<よい作品の導入部には、その作品の気配の手応えが早くも感じられている><よい導入部には(熟練の漁師の網打ちの手際のように)、熟練者の網打ちの手首のコツを感じさせるところがある>

 本作の桜木紫乃の手際に熟練者の技を見た思いがしたのだ。

 作家生活20年、『家族じまい』で昨年、中央公論文芸賞を受賞するなどの実力者だが、小説の舞台は北海道から離れていない。その土地のリアリティにこだわる精神が、細部にまで行き届いている。

 そのことは起承転結の承にあたる第二章、章介の亡父の遺骨をめぐるエピソードで活かされる。

 冬の釧路の丘の上にある墓地は無人で、名倉家先祖代々之墓とある墓石をずらして間借りする墓の後ろに、「サソリのテツ居士」とマジックの横書きで戒名を記す。そして寺の次男に生まれたソコ・シャネルの読経で法要というおかしみの中に、いかにもなリアリティが用意されている。
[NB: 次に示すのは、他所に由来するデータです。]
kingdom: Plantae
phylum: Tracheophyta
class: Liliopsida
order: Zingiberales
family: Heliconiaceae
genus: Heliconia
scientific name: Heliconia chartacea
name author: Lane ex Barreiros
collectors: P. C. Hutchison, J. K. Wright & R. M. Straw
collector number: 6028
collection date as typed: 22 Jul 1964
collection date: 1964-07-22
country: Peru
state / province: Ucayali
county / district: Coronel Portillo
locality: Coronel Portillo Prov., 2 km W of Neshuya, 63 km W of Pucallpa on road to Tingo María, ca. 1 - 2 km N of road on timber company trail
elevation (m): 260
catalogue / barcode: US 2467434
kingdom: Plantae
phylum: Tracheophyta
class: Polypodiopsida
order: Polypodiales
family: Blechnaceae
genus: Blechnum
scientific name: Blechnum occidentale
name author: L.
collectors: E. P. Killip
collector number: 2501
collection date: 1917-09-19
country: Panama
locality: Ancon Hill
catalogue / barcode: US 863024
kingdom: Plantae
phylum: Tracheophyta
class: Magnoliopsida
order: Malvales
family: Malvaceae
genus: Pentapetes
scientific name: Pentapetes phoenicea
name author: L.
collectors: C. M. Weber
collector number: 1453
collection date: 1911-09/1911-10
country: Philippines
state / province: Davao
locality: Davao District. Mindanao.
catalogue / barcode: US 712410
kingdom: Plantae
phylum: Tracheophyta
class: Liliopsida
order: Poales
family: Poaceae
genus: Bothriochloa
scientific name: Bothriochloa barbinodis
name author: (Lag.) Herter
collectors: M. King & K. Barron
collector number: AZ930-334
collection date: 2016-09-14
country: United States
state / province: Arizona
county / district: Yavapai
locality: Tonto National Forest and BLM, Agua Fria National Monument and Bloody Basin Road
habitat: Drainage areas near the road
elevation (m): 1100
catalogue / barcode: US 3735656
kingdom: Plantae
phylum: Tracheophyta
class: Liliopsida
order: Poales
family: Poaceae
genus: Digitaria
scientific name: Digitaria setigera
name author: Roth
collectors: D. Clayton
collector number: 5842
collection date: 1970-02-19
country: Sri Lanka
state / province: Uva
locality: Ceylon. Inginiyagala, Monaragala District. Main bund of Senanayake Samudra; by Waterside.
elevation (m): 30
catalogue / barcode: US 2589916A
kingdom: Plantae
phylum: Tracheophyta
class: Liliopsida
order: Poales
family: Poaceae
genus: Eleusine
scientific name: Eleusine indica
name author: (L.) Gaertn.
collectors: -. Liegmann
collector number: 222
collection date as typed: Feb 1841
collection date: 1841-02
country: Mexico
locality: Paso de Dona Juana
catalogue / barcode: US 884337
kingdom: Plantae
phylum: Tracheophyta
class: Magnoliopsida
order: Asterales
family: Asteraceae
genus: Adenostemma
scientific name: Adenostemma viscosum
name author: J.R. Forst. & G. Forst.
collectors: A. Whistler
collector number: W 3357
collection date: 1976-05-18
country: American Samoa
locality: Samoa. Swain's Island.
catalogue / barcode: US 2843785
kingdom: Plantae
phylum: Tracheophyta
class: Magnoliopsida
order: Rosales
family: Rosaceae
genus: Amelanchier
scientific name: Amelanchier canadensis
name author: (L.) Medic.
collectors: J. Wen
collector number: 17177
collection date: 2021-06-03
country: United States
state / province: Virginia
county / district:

 この明るさ、太さ、地に足がついた揺るぎなさは、俳人・金子兜太が称(とな)えたアニミズムに通じる心地よさを感じさせて楽しい。

 オール讀物5月号のブックトークの欄で、

<ラジオ番組に呼んでもらった時、十九歳の頃の大竹(まこと)さんが、私の出身地である釧路のキャバレーへ営業に行った昔話をしてくれたんです。『その時のメンバーが“俺と師匠とブルーボーイとストリッパー”だったんだよ』って聞いた瞬間、生放送中にもかかわらず『その話、私に書かせてください!』とお願いしました>

 と作者はお題拝借のテンマツを明かしている。

 物語のラストがまたよい。

「元号が『平成』に変わって数日経った」ではじまる細々は紹介できないが、章介の感慨に胸打たれぬ者はいないだろう。